Thailand’s National Security Council secretary-general Paradorn Pattanathabutr said the first meeting with the rebels led by the National Revolution Front, also known by its acronym BRN, will focus on “developing relationship and trust.” The talks are being held in Malaysia.
Violence has occurred nearly every day in Thailand’s Muslim-dominated three southernmost provinces since the insurgency erupted in 2004, and more than 5,000 people have been killed. The militants have mainly targeted security forces and teachers, who are seen as representatives of the government of the predominantly Buddhist nation.
Muslims in the region, which was an independent Islamic sultanate until it was annexed by Thailand in the early 20th century, have long complained of discrimination by the Central government in Bangkok, and the insurgents are thought to be fighting for autonomy. But the insurgency remains murky, with militants making no public pronouncements on their goals.
“I believe that today’s talks will lead to an atmosphere that yields solutions, or yields progress that would result in solutions. The main issues are to reduce the violence,” Mr. Paradorn said ahead of Thursday’s meeting.
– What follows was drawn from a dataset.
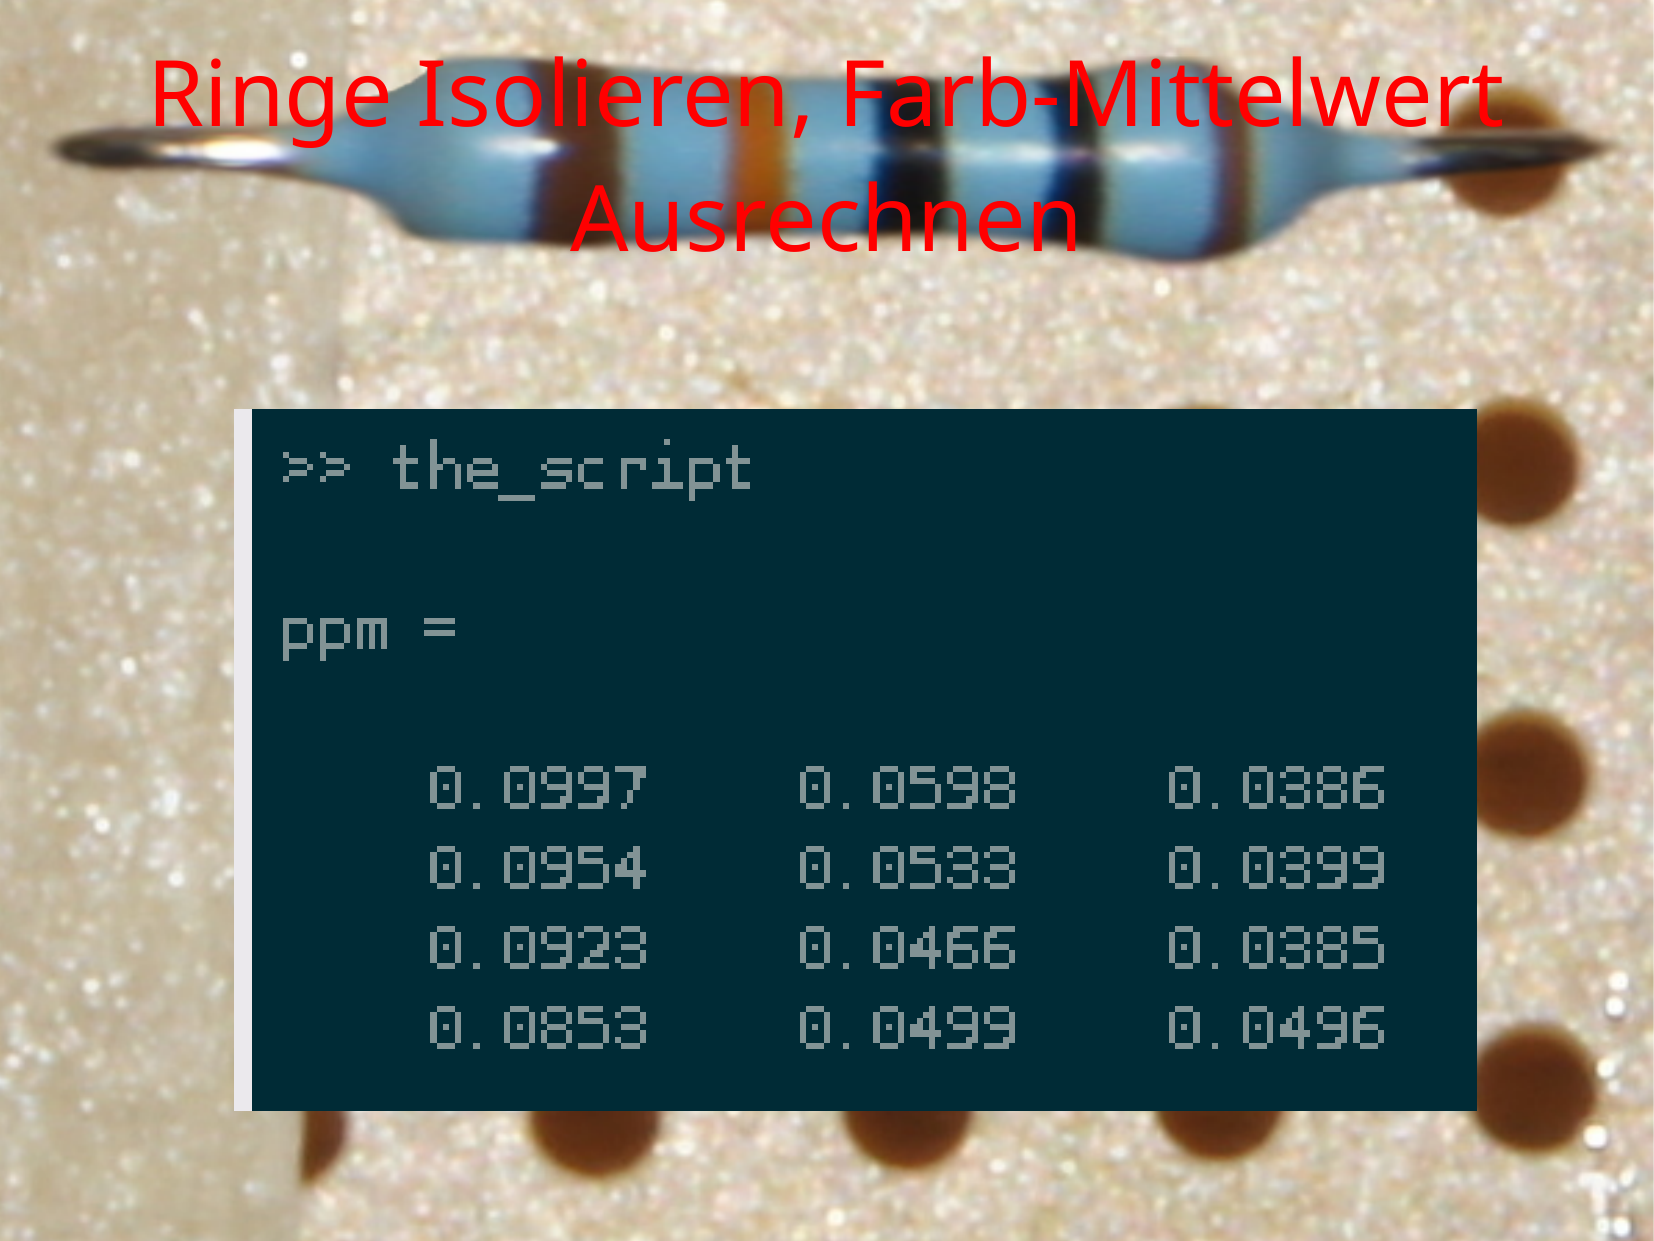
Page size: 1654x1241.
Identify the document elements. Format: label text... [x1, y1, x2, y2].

title Ringe Isolieren, Farb-Mittelwert Ausrechnen [82, 24, 1571, 282]
picture [0, 0, 1654, 1241]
“I am confident that there will be communication and attempts to bring understanding, and BRN is a big movement that can relay that message. I believe they can send the message to the operative level. Then it will be concrete, but we have to give it some time,” he said.
The Thai government inked an agreement to start talks with BRN last month in Malaysia during a visit by Prime Minister Yingluck Shinawatra. Malaysia, which borders Thailand’s restive southern provinces, is acting as a facilitator to bring some of the insurgents to peace talks.
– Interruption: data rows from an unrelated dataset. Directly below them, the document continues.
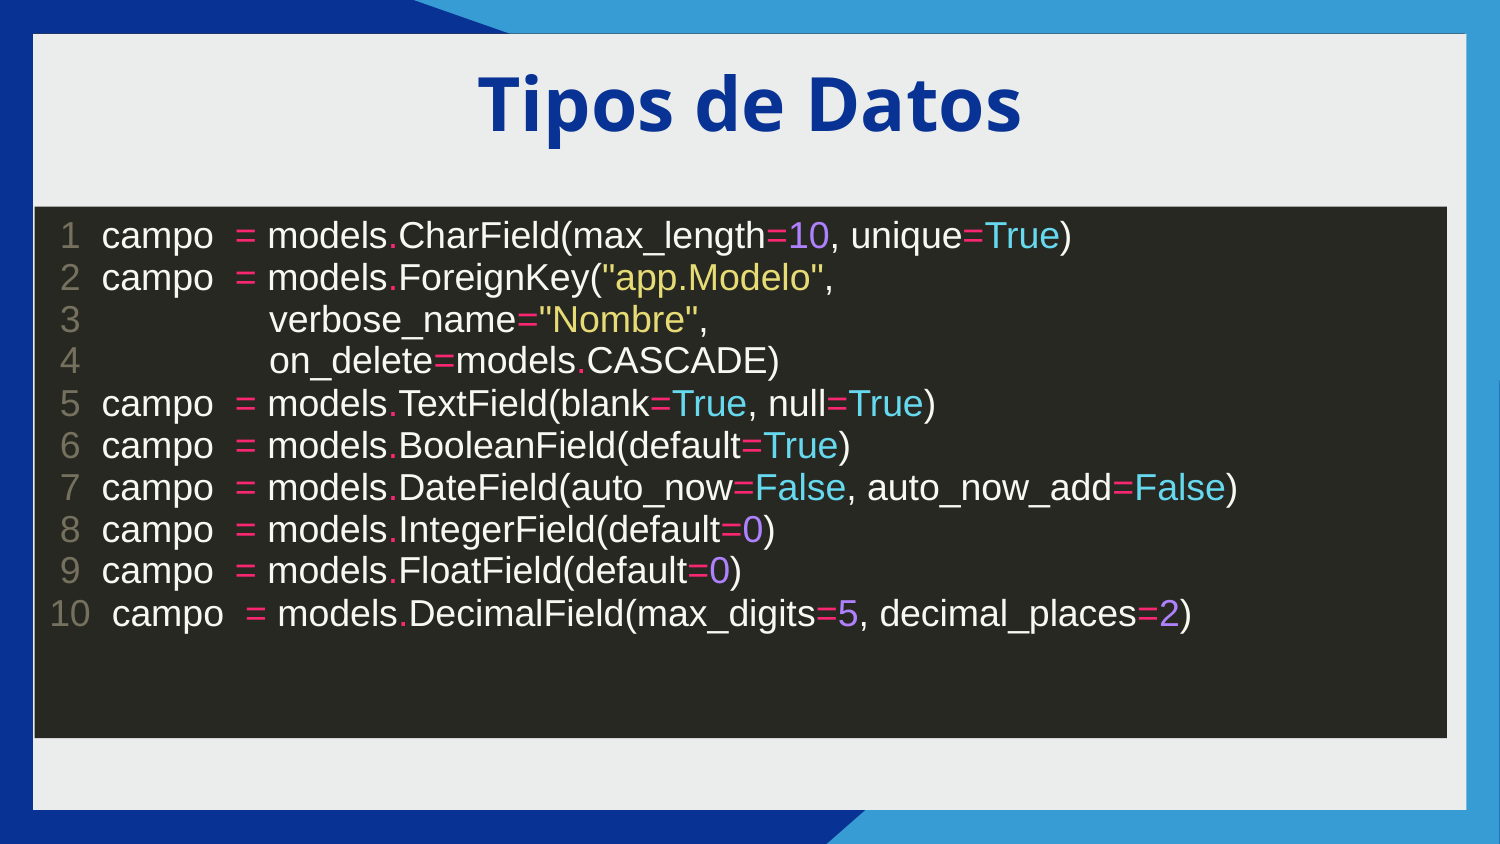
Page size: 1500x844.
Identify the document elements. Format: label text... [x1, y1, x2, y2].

title Tipos de Datos [34, 36, 1466, 178]
text_box 1 campo = models.CharField(max_length=10, unique=True) 2 campo = models.ForeignKey("app.Modelo", 3 verbose_name="Nombre", 4 on_delete=models.CASCADE) 5 campo = models.TextField(blank=True, null=True) 6 campo = models.BooleanField(default=True) 7 campo = models.DateField(auto_now=False, auto_now_add=False) 8 campo = models.IntegerField(default=0) 9 campo = models.FloatField(default=0) 10 campo = models.DecimalField(max_digits=5, decimal_places=2) [34, 206, 1447, 739]
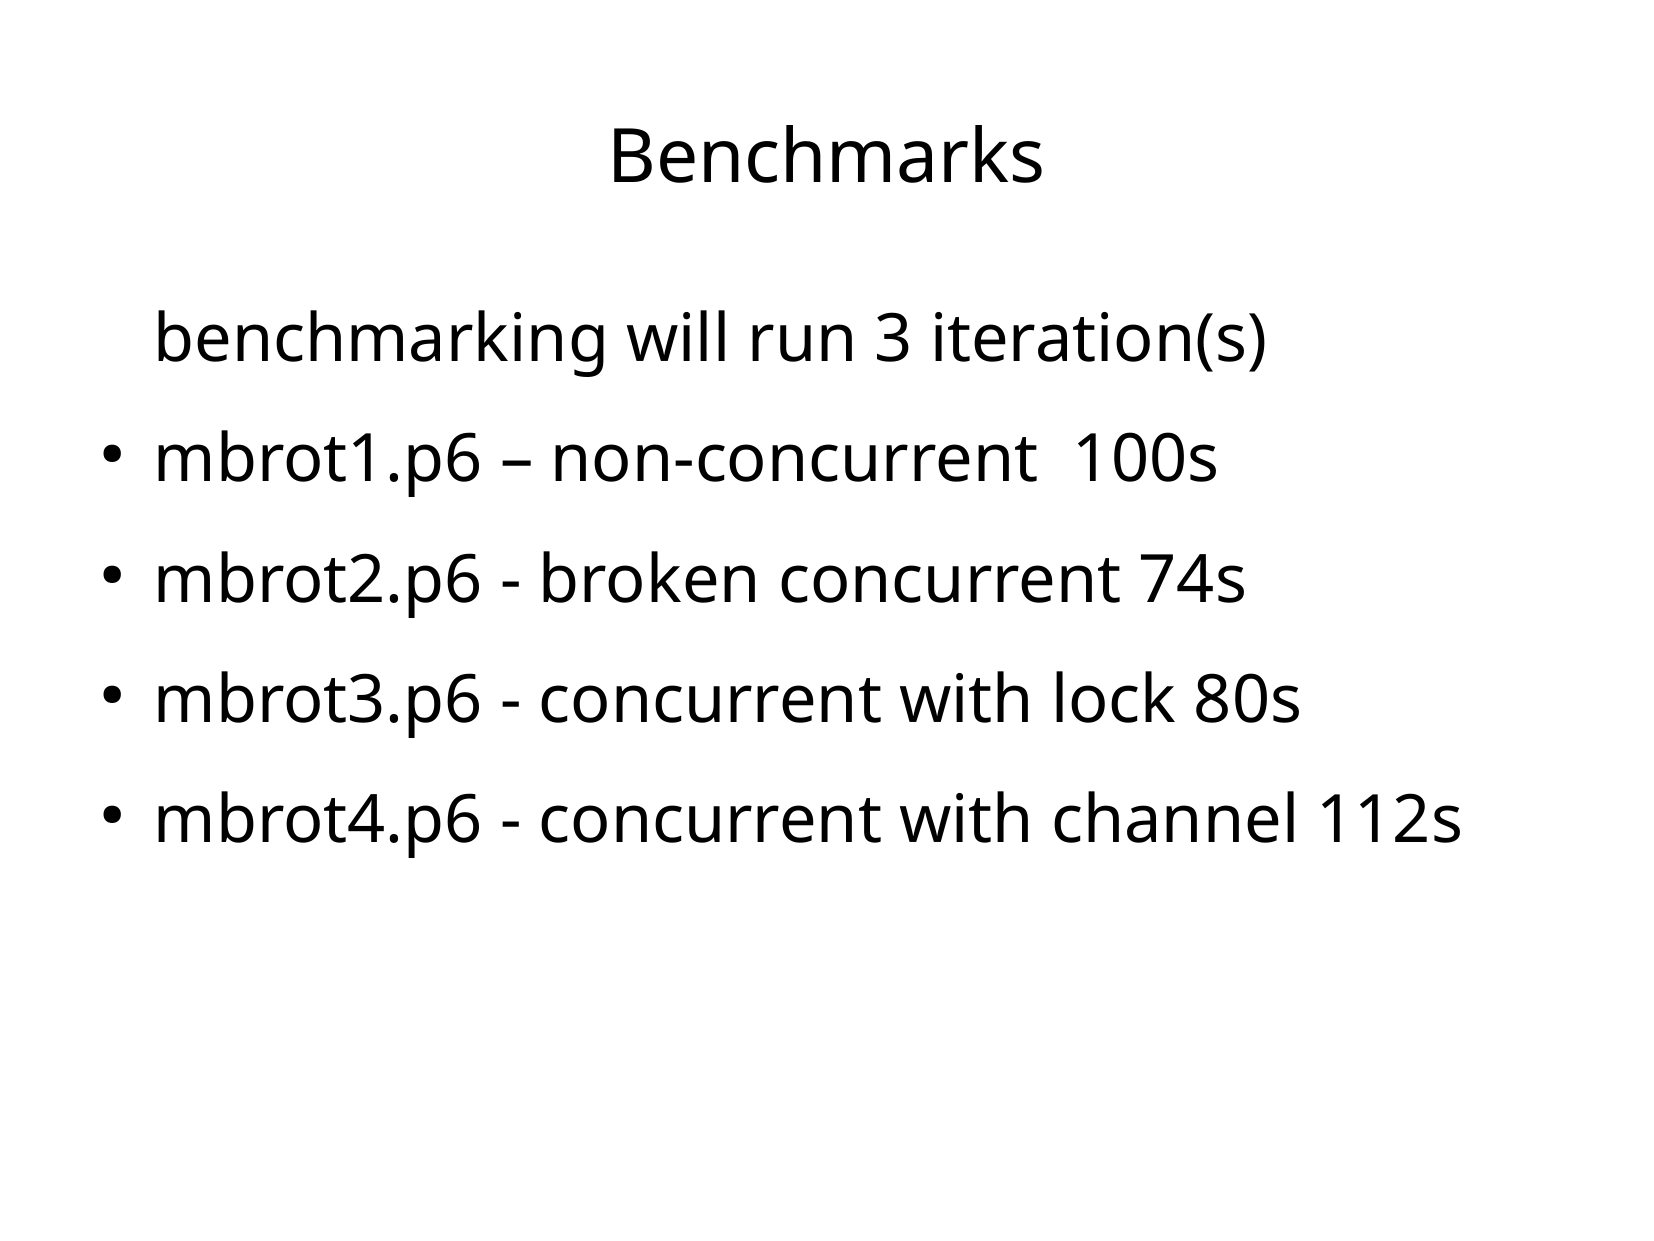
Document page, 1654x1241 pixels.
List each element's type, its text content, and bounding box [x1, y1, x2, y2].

list benchmarking will run 3 iteration(s) mbrot1.p6 – non-concurrent 100s mbrot2.p6 - broken concurrent 74s mbrot3.p6 - concurrent with lock 80s mbrot4.p6 - concurrent with channel 112s [82, 290, 1571, 1010]
title Benchmarks [82, 49, 1571, 257]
Mr. Paradorn led a 15-member delegation to Thursday’s talks. Apart from three BRN leaders who signed the pact last month, it is unclear who the other representatives of the rebels are. Malaysian officials, when contacted, declined to give details citing security reasons.
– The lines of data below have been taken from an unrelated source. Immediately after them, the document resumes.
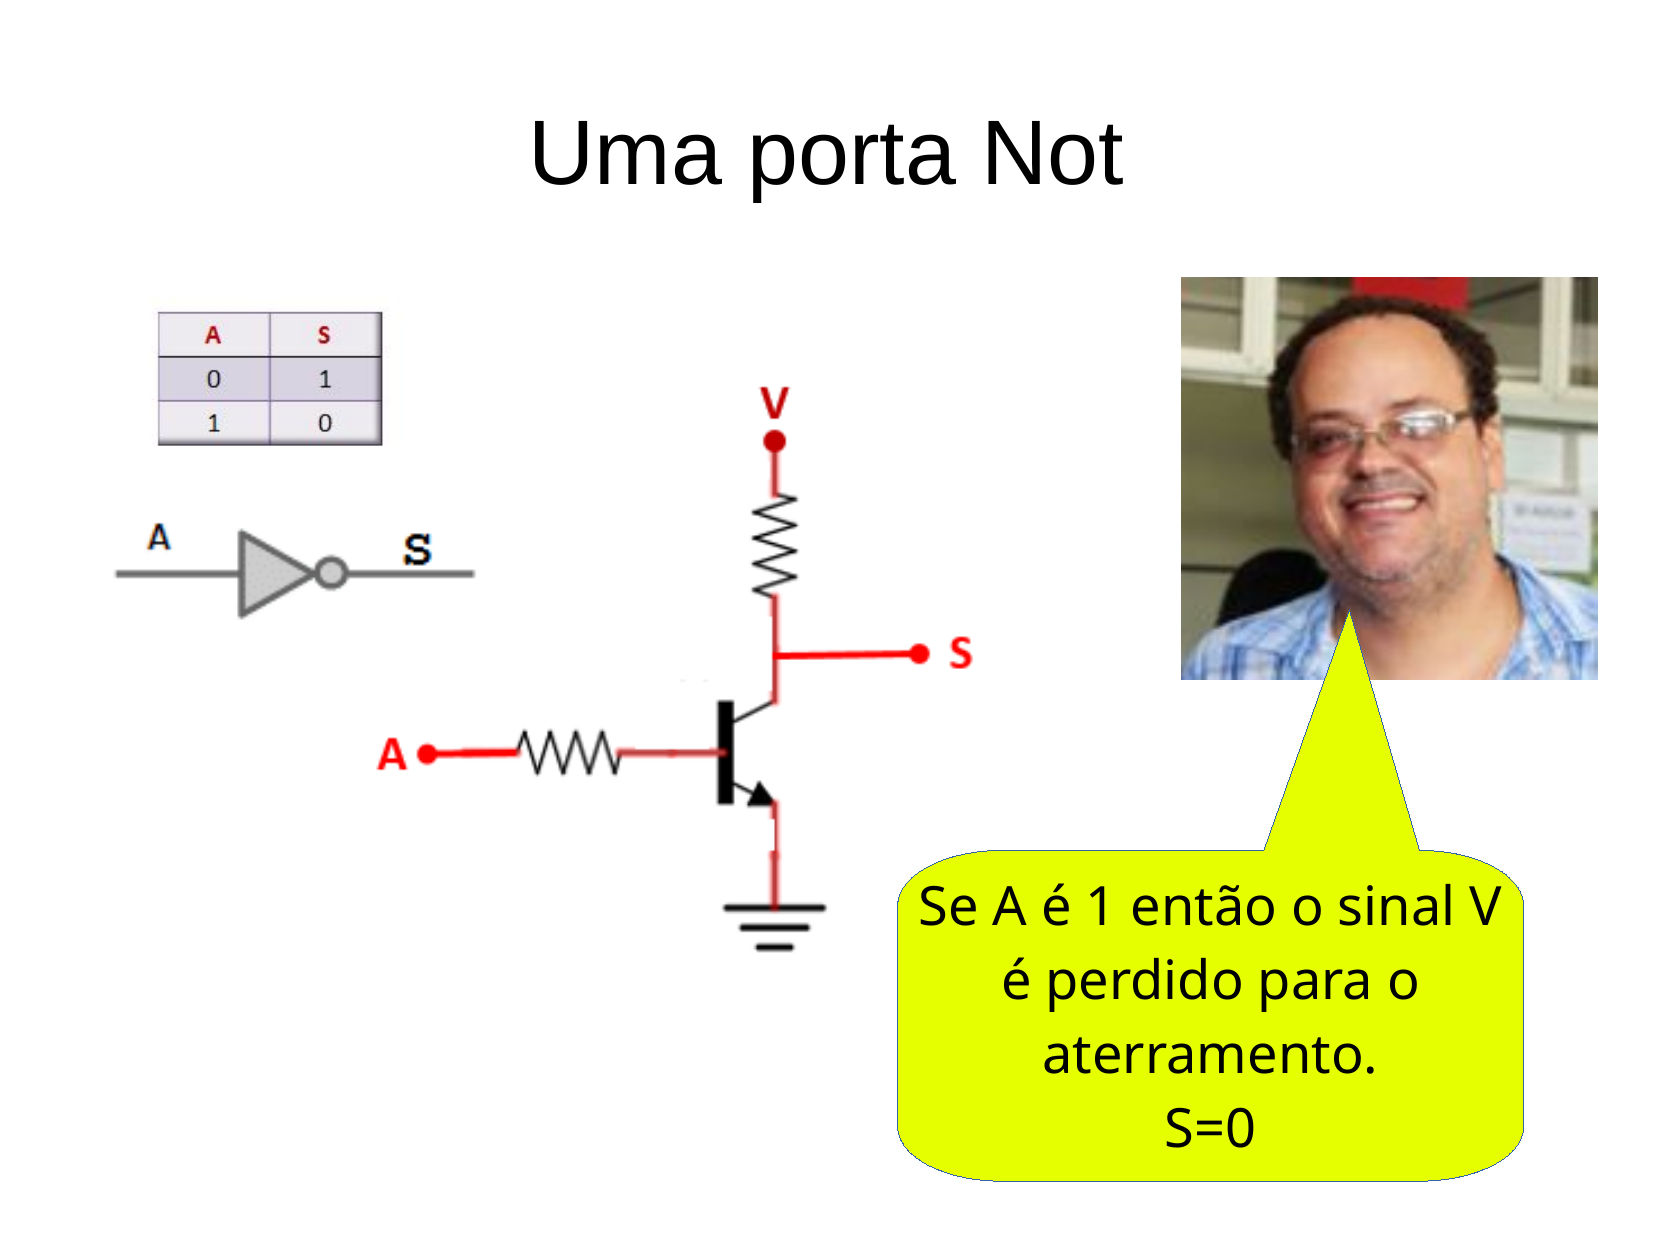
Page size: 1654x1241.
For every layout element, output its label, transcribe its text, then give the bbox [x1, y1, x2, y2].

title Uma porta Not [82, 49, 1571, 257]
text_box Se A é 1 então o sinal V é perdido para o aterramento. S=0 [897, 609, 1524, 1182]
picture [94, 295, 1045, 993]
picture [1181, 277, 1598, 680]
The Thai government and military have struggled to identify legitimate participants for the peace process, as the militant leadership is not clear and no groups have stepped out to take responsibility for the daily attacks in recent years. The insurgency is believed to be highly decentralized, with local units having the freedom to choose targets and campaigns.
The BRN is one of several separatist movements that have made public calls for a separate state in Thailand’s south.
Just hours before the talks started, suspected militants killed three soldiers in a roadside attack in Narathiwat province.
Police Col. Suchart Sa-eed said militants detonated an improvised bomb and opened fire at soldiers who were on foot patrol in Cho Airong district. He said five soldiers were also wounded in the ambush, which took place in a village that is home to a key BRN leader.